Exercise material ::

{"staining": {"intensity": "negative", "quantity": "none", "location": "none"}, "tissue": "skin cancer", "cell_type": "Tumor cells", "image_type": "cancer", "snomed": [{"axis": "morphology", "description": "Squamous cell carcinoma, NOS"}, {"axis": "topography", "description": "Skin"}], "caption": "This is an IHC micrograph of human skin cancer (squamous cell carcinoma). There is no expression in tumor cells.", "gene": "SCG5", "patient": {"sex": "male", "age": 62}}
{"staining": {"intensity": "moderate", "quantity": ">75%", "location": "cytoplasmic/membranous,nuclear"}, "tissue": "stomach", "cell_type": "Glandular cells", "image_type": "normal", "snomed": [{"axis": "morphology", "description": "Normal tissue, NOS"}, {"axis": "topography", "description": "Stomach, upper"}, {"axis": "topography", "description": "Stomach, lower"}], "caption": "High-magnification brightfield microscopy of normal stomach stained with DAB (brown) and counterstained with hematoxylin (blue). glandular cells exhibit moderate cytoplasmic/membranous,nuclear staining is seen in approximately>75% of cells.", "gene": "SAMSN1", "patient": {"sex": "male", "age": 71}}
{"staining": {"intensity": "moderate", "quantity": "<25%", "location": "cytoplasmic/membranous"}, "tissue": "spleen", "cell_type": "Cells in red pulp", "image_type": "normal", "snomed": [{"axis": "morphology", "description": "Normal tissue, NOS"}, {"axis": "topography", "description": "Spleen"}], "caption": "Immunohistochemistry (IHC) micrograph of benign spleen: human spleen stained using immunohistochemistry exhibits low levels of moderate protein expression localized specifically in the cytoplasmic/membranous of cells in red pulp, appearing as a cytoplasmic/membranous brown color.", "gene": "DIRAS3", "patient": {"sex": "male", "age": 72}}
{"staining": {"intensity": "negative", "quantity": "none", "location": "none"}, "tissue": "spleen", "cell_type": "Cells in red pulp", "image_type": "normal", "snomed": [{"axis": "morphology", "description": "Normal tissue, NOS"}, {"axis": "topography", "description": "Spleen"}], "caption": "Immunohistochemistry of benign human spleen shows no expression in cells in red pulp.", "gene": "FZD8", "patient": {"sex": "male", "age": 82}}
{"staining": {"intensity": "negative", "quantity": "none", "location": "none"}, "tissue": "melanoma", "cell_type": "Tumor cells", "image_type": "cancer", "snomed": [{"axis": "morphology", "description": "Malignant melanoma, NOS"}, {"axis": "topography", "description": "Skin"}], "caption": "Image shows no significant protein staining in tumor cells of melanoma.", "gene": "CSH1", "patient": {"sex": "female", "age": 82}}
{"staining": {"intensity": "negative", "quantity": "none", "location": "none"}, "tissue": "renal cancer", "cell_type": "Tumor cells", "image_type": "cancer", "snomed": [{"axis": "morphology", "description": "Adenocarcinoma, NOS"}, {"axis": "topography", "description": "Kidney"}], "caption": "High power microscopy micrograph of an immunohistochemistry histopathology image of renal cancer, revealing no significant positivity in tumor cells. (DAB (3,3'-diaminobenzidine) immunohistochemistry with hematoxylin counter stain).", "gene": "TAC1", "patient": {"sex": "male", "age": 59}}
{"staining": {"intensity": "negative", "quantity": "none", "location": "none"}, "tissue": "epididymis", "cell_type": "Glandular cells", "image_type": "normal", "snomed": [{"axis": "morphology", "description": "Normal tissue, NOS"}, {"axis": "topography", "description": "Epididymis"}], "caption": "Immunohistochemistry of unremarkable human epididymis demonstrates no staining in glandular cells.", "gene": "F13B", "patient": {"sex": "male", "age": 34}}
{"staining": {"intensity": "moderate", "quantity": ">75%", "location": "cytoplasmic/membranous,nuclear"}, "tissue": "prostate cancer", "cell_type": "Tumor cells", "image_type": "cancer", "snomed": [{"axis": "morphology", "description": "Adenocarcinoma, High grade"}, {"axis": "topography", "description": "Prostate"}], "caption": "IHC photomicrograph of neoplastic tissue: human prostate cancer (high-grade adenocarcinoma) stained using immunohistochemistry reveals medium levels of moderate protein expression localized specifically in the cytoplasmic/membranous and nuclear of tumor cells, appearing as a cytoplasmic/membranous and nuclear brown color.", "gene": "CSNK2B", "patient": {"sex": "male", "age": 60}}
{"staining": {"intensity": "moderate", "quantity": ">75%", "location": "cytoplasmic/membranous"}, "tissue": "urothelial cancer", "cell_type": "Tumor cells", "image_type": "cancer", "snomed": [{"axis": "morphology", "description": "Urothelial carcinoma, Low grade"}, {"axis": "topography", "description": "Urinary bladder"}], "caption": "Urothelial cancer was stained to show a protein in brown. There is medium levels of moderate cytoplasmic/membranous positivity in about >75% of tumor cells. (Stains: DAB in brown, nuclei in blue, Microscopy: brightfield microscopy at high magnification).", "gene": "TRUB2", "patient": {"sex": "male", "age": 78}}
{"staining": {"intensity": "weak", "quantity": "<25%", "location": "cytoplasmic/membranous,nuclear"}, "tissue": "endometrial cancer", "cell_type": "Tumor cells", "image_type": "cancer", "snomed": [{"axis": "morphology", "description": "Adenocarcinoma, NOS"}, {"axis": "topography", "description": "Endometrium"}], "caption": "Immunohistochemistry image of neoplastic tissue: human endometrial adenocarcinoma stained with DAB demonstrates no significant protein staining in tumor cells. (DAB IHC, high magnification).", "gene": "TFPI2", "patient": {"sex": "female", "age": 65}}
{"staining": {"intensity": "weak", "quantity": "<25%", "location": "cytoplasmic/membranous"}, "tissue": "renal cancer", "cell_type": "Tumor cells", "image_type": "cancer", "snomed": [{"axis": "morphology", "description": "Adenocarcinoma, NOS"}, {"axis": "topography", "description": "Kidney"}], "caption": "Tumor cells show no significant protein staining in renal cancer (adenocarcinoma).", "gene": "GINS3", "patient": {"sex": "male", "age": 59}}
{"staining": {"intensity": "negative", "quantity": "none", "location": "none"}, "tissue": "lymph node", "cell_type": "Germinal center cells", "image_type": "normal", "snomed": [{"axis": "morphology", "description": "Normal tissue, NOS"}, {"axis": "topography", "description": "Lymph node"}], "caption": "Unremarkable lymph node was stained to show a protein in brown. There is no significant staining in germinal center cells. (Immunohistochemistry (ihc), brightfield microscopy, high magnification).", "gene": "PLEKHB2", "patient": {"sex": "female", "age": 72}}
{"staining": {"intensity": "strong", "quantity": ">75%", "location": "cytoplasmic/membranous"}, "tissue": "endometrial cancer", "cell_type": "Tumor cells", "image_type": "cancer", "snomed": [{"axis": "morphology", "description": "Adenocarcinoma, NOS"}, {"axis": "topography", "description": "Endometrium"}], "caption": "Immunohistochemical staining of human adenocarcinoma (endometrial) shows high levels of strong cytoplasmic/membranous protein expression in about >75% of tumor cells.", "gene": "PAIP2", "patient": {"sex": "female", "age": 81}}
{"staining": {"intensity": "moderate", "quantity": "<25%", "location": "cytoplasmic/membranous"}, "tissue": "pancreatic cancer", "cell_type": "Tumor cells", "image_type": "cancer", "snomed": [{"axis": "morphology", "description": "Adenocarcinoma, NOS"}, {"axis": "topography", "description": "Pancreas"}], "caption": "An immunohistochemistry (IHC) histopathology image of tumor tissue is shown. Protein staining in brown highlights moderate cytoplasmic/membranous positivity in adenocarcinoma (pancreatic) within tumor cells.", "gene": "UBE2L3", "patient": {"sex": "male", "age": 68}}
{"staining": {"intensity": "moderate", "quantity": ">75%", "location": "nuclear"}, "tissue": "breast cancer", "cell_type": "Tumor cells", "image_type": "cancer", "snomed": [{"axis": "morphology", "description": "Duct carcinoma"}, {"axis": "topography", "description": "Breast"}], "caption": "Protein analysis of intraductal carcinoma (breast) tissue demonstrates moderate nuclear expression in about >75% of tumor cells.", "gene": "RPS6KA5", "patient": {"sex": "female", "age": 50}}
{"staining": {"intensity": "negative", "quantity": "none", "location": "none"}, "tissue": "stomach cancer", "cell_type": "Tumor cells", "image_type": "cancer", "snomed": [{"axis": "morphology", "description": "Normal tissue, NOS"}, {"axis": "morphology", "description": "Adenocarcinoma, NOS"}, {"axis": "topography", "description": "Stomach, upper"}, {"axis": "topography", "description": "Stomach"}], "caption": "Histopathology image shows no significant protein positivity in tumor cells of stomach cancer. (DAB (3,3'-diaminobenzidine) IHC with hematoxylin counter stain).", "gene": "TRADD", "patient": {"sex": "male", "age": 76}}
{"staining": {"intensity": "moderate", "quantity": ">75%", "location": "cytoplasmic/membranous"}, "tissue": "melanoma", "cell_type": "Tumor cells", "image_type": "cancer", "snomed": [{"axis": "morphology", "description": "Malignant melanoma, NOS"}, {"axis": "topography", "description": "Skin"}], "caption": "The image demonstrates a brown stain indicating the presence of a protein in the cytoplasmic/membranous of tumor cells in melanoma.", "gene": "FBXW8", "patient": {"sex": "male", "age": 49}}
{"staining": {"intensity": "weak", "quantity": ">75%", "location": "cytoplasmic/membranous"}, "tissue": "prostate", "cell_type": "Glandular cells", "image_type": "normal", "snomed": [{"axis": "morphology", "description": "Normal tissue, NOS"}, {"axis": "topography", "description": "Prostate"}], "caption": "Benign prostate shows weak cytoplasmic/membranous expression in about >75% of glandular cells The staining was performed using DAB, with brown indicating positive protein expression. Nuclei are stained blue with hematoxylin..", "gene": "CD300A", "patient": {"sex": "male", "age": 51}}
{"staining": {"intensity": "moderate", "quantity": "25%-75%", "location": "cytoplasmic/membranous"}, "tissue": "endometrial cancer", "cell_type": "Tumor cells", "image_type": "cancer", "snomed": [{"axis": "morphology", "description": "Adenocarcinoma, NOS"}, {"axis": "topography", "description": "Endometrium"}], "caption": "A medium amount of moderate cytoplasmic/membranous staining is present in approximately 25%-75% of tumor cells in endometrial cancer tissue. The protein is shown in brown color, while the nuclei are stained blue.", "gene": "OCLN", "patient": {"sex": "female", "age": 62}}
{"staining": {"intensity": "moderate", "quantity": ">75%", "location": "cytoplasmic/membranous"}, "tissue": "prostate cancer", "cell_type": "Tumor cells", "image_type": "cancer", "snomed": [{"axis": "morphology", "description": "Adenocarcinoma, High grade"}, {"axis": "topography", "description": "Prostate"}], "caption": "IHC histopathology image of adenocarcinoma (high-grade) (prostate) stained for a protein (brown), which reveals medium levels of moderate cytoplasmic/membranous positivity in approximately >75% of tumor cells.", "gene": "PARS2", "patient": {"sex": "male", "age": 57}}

Aim of the task :: Output the lines above exactly, but only those between the line holding "cancer was stained" and the line holding "cells show no", inclusive.

Problem solution ::
{"staining": {"intensity": "moderate", "quantity": ">75%", "location": "cytoplasmic/membranous"}, "tissue": "urothelial cancer", "cell_type": "Tumor cells", "image_type": "cancer", "snomed": [{"axis": "morphology", "description": "Urothelial carcinoma, Low grade"}, {"axis": "topography", "description": "Urinary bladder"}], "caption": "Urothelial cancer was stained to show a protein in brown. There is medium levels of moderate cytoplasmic/membranous positivity in about >75% of tumor cells. (Stains: DAB in brown, nuclei in blue, Microscopy: brightfield microscopy at high magnification).", "gene": "TRUB2", "patient": {"sex": "male", "age": 78}}
{"staining": {"intensity": "weak", "quantity": "<25%", "location": "cytoplasmic/membranous,nuclear"}, "tissue": "endometrial cancer", "cell_type": "Tumor cells", "image_type": "cancer", "snomed": [{"axis": "morphology", "description": "Adenocarcinoma, NOS"}, {"axis": "topography", "description": "Endometrium"}], "caption": "Immunohistochemistry image of neoplastic tissue: human endometrial adenocarcinoma stained with DAB demonstrates no significant protein staining in tumor cells. (DAB IHC, high magnification).", "gene": "TFPI2", "patient": {"sex": "female", "age": 65}}
{"staining": {"intensity": "weak", "quantity": "<25%", "location": "cytoplasmic/membranous"}, "tissue": "renal cancer", "cell_type": "Tumor cells", "image_type": "cancer", "snomed": [{"axis": "morphology", "description": "Adenocarcinoma, NOS"}, {"axis": "topography", "description": "Kidney"}], "caption": "Tumor cells show no significant protein staining in renal cancer (adenocarcinoma).", "gene": "GINS3", "patient": {"sex": "male", "age": 59}}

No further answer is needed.